During the storm and prior to our power outage at home, I monitored systems in each client office: services, power, and connectivity. Where we were able to, we tested UPS systems to ensure that a power disruption would give us time to shut equipment down without damage.  The majority of the storm took place after hours in our area. When we lost power at our home on Saturday night/Sunday morning, I continued to monitor my own systems. Fortunately, our office network did not suffer a power outage and we were able to continue to remotely monitor our clients’ systems.

Post-Storm

In the morning, I remotely was able to check to see if our clients’ systems were still operational and provided updates to each of them. Many customers had trouble getting into their offices because of flooding, transit issues, or downed trees, so they worked remotely. Ensuring that their remote connectivity was available was key.

The other issue that arised were systems/connectivity outside of the scope of the office and its locations. For example, one client had perfectly fine internet connectivity, but one of the peering relationships was not working well and therefore voice calls were not passing through properly. These types of issues are difficult to diagnose and report particularly after a major event when the ISP is worried about making sure their customers are up and running and not necessarily the problems any peers may have. This is unfortunate because it ultimately affects the service of a broad number of clients.

Another issue that came up were people working from home (including myself). Fortunately, I was able to reach my office. But many that commute into New York City were cut off and local coffee shops didn’t have power or were otherwise closed.  Those that had cellular service were able to at least use those devices to keep in contact by phone and email.

Final Points

As I look at some of the locations that were harder hit than the NYC metro area, it is obvious that this could have been a bigger concern than it was, but fortunately we had the right kinds of processes and systems in place that allowed us and our customers to get through it.  But like anything, there is always room for improvement.  Besides letting clients know that their systems were still operational during or after the storm, greater communication leading up to a known event should have taken place.
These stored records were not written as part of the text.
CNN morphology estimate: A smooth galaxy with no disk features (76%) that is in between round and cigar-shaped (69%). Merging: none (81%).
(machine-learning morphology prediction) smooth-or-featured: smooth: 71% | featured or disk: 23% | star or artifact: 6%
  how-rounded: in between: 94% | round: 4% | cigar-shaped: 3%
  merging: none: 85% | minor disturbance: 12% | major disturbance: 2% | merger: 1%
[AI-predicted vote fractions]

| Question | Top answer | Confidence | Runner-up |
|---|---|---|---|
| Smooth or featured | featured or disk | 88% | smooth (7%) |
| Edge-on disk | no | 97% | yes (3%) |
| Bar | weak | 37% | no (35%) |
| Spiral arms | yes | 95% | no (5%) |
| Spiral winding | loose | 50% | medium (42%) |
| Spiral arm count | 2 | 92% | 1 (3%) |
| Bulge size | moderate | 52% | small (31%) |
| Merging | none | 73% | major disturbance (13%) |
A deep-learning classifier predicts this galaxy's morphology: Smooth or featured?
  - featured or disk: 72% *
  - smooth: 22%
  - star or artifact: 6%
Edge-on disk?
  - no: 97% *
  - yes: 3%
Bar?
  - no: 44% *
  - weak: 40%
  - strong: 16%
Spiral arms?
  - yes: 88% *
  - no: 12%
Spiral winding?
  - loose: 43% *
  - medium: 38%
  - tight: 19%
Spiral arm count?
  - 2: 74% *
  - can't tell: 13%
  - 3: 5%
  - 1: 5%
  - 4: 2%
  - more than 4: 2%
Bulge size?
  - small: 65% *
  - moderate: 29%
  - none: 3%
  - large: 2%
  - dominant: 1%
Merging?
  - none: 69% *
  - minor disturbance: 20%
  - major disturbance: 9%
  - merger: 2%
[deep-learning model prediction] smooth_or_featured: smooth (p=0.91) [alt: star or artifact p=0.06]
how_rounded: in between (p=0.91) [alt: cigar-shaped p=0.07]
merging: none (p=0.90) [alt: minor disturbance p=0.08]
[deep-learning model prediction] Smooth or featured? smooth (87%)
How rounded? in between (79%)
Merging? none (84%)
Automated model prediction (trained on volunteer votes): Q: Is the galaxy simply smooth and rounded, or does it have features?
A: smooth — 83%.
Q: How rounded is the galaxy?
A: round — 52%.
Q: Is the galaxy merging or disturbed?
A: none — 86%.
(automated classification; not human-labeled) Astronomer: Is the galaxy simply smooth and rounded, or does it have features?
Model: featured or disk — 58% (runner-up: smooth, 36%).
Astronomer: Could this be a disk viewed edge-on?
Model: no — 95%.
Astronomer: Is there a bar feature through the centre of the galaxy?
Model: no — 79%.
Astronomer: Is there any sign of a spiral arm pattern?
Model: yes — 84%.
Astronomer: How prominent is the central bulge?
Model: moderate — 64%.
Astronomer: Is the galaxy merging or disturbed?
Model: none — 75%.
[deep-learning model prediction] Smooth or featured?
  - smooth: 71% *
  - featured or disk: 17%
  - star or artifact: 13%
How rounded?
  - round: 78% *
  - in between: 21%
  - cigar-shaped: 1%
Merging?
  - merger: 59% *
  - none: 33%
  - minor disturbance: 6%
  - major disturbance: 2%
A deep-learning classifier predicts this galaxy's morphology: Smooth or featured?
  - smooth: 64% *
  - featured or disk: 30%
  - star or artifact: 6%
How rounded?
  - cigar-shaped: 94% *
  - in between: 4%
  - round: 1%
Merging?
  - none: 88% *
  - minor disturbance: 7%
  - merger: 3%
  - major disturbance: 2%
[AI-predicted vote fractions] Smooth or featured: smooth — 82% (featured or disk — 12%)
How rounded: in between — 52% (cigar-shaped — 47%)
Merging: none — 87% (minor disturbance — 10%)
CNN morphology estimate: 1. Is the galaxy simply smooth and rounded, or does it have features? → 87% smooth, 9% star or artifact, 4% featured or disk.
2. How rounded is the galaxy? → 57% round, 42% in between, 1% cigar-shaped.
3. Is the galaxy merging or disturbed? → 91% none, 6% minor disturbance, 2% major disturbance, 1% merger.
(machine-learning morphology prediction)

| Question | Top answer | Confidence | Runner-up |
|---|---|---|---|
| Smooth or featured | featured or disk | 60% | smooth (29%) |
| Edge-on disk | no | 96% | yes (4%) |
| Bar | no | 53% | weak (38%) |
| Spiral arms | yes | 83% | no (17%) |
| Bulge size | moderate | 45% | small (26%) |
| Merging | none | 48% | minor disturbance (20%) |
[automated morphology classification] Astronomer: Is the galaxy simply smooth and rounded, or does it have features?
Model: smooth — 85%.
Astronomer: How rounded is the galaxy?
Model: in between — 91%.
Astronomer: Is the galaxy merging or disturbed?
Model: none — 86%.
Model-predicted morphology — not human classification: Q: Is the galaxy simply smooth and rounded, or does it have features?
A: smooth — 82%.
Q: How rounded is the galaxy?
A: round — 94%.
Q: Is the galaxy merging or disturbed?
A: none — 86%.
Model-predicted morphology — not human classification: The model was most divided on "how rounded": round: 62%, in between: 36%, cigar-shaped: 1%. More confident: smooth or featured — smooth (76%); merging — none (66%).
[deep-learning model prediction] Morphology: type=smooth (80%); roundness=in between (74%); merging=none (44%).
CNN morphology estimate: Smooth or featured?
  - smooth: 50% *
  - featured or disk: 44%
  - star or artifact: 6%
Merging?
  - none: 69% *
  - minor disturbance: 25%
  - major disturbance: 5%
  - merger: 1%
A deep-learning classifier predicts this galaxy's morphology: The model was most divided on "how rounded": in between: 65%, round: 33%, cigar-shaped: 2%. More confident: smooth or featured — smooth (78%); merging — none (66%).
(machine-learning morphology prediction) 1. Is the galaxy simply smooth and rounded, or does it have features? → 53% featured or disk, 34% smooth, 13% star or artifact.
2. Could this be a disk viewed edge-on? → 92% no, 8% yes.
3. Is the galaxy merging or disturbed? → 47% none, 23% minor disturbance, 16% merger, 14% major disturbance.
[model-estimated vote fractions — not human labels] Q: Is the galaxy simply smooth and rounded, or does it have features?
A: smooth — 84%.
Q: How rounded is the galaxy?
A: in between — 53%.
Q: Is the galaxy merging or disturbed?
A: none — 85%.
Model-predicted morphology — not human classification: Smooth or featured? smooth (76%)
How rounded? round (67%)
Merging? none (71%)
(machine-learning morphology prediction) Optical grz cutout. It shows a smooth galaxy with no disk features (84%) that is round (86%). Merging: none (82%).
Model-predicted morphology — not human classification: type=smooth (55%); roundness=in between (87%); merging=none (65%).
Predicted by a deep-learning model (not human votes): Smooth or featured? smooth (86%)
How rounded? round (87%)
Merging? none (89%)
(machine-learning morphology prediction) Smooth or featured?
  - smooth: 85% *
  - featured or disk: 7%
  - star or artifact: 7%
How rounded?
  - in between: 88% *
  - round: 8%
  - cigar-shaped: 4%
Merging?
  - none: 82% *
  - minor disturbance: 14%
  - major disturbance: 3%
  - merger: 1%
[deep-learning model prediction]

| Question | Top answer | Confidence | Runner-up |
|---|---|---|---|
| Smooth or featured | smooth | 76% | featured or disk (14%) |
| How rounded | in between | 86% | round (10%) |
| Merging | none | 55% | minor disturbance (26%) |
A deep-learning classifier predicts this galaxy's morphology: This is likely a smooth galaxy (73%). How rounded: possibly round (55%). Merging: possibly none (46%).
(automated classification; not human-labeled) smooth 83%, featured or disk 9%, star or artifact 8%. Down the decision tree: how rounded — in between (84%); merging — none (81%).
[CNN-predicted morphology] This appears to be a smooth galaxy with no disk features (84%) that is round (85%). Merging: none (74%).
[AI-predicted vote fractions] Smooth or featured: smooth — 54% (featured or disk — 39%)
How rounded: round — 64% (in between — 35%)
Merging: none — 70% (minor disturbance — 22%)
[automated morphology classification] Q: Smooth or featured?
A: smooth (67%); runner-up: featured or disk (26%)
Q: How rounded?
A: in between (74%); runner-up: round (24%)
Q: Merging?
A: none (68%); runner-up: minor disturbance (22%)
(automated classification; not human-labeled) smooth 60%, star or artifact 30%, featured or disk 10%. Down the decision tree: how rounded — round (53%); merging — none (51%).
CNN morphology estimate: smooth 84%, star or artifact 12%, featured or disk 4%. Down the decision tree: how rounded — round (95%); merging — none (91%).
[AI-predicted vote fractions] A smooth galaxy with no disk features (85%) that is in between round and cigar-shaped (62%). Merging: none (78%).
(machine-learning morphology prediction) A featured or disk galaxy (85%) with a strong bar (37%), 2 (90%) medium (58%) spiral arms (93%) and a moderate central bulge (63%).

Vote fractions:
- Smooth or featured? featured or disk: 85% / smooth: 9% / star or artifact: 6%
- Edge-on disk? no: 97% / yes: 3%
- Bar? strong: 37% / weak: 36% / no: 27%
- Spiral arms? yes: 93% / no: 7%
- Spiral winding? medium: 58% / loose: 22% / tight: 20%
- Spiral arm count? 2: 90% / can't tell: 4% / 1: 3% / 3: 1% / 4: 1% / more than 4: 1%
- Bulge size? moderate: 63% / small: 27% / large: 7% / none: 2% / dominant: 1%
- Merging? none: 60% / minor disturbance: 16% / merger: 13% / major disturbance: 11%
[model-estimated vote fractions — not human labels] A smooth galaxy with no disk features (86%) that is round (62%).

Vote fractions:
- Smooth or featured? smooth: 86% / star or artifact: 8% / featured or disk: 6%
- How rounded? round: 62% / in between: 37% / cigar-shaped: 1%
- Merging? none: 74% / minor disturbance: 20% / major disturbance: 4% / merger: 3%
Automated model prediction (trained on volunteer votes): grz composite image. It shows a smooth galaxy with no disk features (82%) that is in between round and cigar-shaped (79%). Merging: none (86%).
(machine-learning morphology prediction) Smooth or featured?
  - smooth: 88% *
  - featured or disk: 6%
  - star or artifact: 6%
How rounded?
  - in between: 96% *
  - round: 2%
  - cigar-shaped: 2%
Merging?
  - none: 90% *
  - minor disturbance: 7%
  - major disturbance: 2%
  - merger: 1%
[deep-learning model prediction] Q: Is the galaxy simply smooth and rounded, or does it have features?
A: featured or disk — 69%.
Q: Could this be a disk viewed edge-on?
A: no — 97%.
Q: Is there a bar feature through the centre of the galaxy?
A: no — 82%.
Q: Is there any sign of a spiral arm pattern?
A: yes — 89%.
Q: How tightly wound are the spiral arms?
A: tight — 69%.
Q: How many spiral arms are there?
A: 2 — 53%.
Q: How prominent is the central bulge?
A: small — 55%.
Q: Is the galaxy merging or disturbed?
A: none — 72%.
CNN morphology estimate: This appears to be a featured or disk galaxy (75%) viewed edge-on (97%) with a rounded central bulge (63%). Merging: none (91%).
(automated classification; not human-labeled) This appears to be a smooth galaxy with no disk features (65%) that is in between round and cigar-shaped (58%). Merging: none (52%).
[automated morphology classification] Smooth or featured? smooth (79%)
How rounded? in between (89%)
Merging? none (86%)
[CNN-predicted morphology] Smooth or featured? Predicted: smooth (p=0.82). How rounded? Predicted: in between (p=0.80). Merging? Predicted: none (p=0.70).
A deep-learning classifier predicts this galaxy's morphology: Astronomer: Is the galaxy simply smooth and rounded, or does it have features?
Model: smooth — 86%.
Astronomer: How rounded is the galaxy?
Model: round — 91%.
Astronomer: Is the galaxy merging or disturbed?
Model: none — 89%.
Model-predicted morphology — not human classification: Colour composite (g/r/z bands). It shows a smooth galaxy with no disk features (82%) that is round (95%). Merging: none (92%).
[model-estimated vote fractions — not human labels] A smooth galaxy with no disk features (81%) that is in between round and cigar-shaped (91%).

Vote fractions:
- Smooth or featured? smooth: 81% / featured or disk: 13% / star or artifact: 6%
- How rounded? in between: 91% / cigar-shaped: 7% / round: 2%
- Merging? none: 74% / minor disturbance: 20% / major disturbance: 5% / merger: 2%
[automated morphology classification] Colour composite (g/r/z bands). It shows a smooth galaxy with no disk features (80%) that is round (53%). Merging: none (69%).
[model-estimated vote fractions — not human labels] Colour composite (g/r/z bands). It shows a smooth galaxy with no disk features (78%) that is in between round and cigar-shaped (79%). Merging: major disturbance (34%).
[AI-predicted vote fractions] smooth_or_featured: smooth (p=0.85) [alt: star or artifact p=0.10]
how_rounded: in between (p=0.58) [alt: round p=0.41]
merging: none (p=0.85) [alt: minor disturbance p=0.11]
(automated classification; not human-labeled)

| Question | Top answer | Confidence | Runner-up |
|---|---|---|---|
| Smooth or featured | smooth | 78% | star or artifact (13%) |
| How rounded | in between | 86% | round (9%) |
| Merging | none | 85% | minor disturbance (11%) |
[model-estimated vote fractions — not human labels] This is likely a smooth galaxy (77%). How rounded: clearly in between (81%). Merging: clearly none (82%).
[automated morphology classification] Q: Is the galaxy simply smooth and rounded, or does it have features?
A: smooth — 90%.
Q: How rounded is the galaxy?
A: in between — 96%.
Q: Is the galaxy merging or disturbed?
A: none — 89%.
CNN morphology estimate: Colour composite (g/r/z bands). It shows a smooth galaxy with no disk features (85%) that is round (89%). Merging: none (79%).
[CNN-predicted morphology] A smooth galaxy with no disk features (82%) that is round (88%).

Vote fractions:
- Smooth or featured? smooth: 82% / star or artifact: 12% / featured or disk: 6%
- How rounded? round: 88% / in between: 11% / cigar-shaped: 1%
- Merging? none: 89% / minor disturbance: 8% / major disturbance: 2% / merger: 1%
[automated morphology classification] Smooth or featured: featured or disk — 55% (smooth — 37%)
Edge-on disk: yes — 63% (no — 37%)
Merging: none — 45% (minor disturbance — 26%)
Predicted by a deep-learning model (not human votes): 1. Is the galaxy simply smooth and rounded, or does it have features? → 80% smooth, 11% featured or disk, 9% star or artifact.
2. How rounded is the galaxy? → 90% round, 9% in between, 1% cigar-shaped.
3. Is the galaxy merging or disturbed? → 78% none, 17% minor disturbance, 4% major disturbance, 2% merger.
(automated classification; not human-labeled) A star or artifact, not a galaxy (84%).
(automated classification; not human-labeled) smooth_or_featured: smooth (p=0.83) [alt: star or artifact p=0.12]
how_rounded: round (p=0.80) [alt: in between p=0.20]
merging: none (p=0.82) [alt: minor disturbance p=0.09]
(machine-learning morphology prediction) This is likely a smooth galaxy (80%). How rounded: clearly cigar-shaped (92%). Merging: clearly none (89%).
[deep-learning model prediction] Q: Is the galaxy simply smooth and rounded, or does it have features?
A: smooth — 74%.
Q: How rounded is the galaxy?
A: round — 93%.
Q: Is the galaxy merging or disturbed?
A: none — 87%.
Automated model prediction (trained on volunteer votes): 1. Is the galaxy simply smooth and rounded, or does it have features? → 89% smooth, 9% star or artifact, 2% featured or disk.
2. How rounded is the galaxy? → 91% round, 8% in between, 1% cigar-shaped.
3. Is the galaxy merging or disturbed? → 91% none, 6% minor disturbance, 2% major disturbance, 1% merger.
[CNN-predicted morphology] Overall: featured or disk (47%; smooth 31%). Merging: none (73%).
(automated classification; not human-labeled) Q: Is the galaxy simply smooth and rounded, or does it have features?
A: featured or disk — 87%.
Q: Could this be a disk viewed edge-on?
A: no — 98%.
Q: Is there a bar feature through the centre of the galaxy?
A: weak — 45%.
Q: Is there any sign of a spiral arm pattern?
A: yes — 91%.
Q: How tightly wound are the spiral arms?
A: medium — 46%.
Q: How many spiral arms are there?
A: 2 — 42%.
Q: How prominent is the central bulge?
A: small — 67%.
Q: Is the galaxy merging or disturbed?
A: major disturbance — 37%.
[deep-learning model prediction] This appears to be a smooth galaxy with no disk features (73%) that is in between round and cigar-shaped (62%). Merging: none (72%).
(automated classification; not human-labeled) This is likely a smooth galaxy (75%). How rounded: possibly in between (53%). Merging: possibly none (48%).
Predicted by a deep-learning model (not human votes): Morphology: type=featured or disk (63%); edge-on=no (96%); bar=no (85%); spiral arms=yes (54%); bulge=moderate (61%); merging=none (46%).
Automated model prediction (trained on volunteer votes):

In addition, since some events cannot be planned for like a hurricane, periodic communication in addition to testing plans would be prudent to keep things top of mind.

Knee-Jerk Reactions

One unfortunate side effect of these sort of event are knee-jerk reactions and vendor FUD (Fear-Uncertainty-Doubt). For example, one of the things that is cropping up are the large number of cloud related vendors telling companies that if your systems were in the cloud then you won’t have had down time or worried about an outage. This is only partially true. (See “Learning from the Cloud Outages and Failure Planning”) Just like anything else, your systems have to be properly planned out and you need to understand what sort of events you are going to be protected from.  Maybe you have an inhouse system that you still can utilize when your office does not have Internet connectivity; that would not be a good solution to put in a cloud). But if you have an applicatin that can be used by a distributed workforce or you have backup systems, those may be good candidates for the cloud. A cloud or hosted solution for your particular critical applicatinos can be a completely viable solution assuming you understand the caveats or they may not. Do your homework and talk to your trusted technology advisor.